_Extract to read:_

━━━━━━━━━━

2016-03-22

America has begun to reckon with a nightmarish reality: Donald Trump’s presidential campaign isn’t going anywhere any time soon. I write this dispatch the morning after the primaries in Florida, Illinois, Missouri, North Carolina, and Ohio, in which Trump gained an additional 200-plus delegates, putting his current numbers at 673 delegates to Ted Cruz’s 411 and John Kasich’s 143; the morning after Marco Rubio has “suspended” his campaign; the morning after it has yet again become harder to deny that Trump, in all his vitriol and racism and misogyny, is more than likely to become the Republican option for November.

There have been countless attempts to explain Trump’s enduring hold over the current race. David Remnick’s comment, “American Demagogue,” in the March 14th issue of The New Yorker outlined these potential explanations well: “Some have earnestly ascribed [the Trump phenomenon] to broad social and economic forces, particularly the ‘new normal’ of stagnating wages, underemployment, and corporate ‘offshoring’ and ‘inversion,’” and then added his own: “The Republican Party, having spent years courting the basest impulses in American political culture, now sees the writing on the wall. It reads ‘Donald Trump,’ in very big letters.”

━━━━━━━━━━

_To be done:_
**A.** Name every state that held the primaries discussed in the dispatch on Donald Trump's campaign.
**B.** Select each line of the records that contains the string "Example", treating uppercase and lowercase letters as distinct, and copy those lines.

_Data to use:_
━━━━━━━━━━

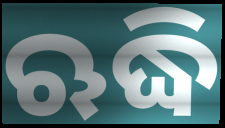
ଋଦ୍ଧି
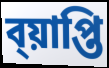
ব্য়াপ্তি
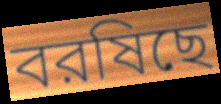
বরষিছে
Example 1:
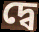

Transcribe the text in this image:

দ্বে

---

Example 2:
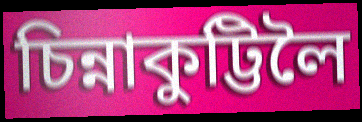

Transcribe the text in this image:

চিন্নাকুট্টিলৈ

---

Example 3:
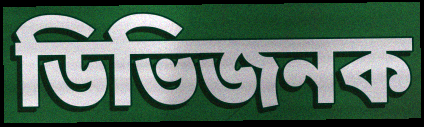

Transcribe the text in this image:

ডিভিজনক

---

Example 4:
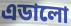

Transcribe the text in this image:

এডালো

━━━━━━━━━━

_The responses:_
**A.** Florida, Illinois, Missouri, North Carolina, and Ohio.

**B.**
Example 1:
Example 2:
Example 3:
Example 4:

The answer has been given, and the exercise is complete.